É importante que o "Ano sacerdotal", que agora tem início por convocação do Papa, não seja uma exaltação da figura do Padre. Até porque qualquer sacerdote participa da pobreza radical da Igreja (e por isso também é importante que ele seja para todos um exemplo de efectiva pobreza): a vida que distribui não é a sua, mas a do Ressuscitado; o amor que torna presente não é seu, mas de Deus; a verdade que proclama não é a sua opinião mas o próprio Jesus (Jo 14,6).

Ao mesmo tempo, no entanto, é importante que a Igreja perceba que não pode viver sem estes que são, sacramentalmente, a presença paterna daquele que deu e quer dar a vida eterna a toda a humanidade – com efeito, eles não são apenas uns líderes de comunidades, e muito menos uns sábios que ensinam uma doutrina.

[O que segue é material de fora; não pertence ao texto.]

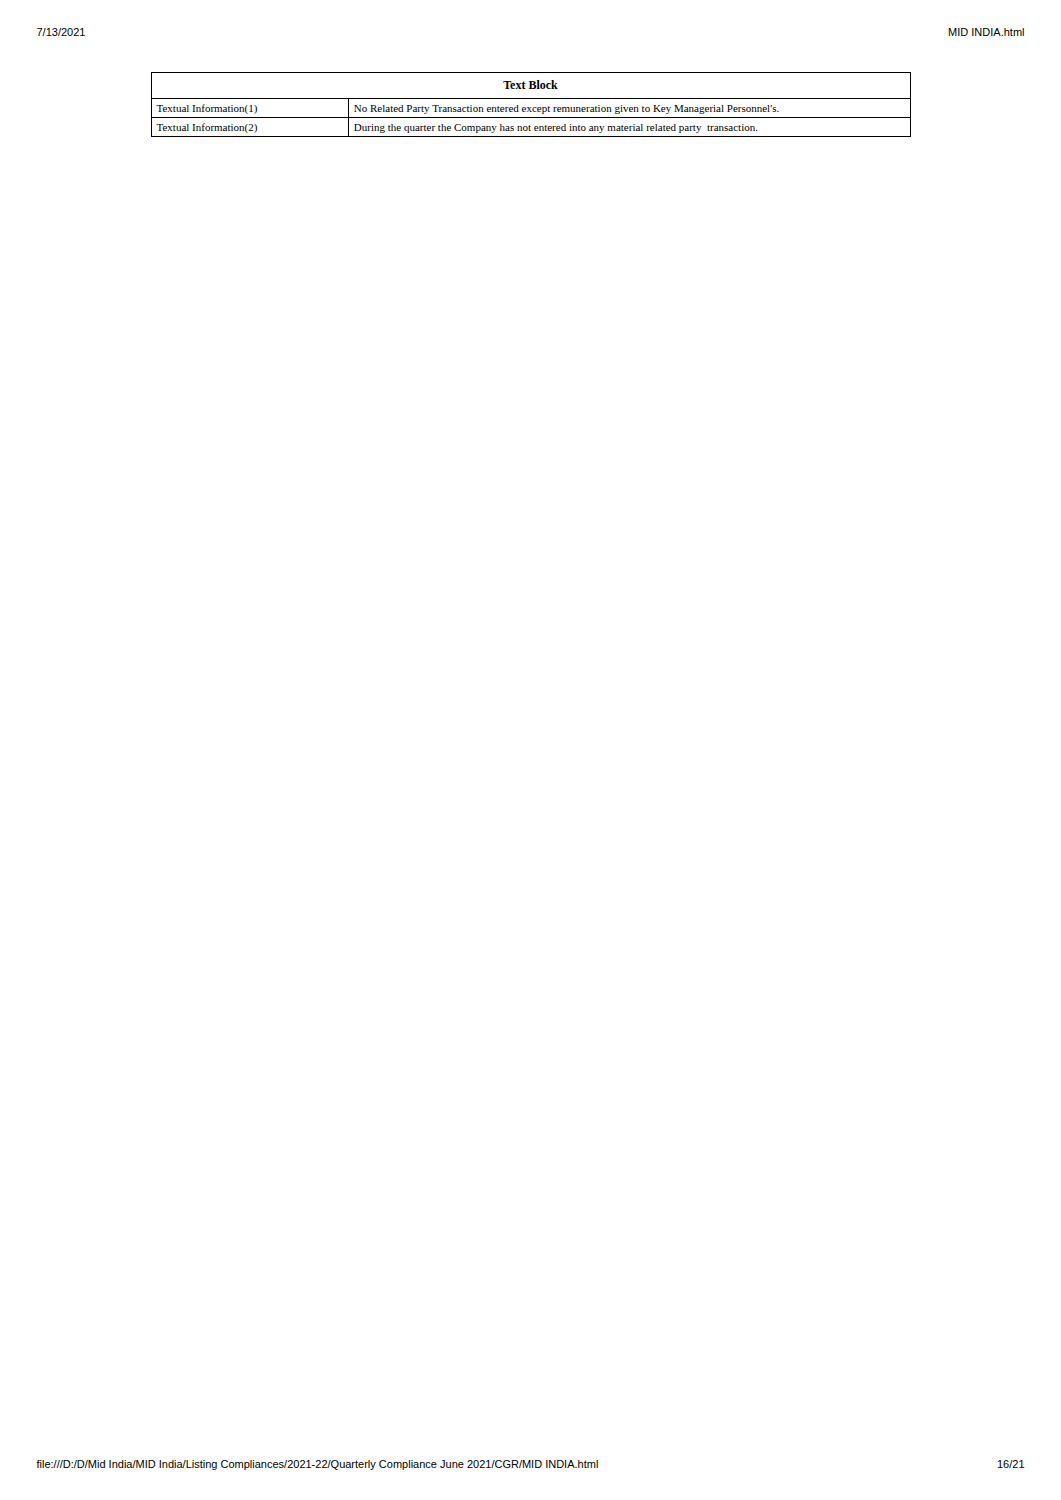7/13/2021
MID INDIA.html
| Text Block |
| --- |
| Textual Information(1) | No Related Party Transaction entered except remuneration given to Key Managerial Personnel's. |
| Textual Information(2) | During the quarter the Company has not entered into any material related party transaction. |
file:///D:/D/Mid India/MID India/Listing Compliances/2021-22/Quarterly Compliance June 2021/CGR/MID INDIA.html
16/21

Finalmente, é essencial que a Igreja reze pela fidelidade dos seus sacerdotes: fidelidade àquilo em que o Senhor Jesus, por acção do Espírito Santo, os constituiu; que reze também por aqueles que são menos fiéis (e todos, porque pecadores, o somos), para que se convertam cada vez mais, em cada dia que passa.

E que reze, sem cessar, para que muitos oiçam o apelo de Jesus e sejam capazes de lhe entregar toda a sua vida.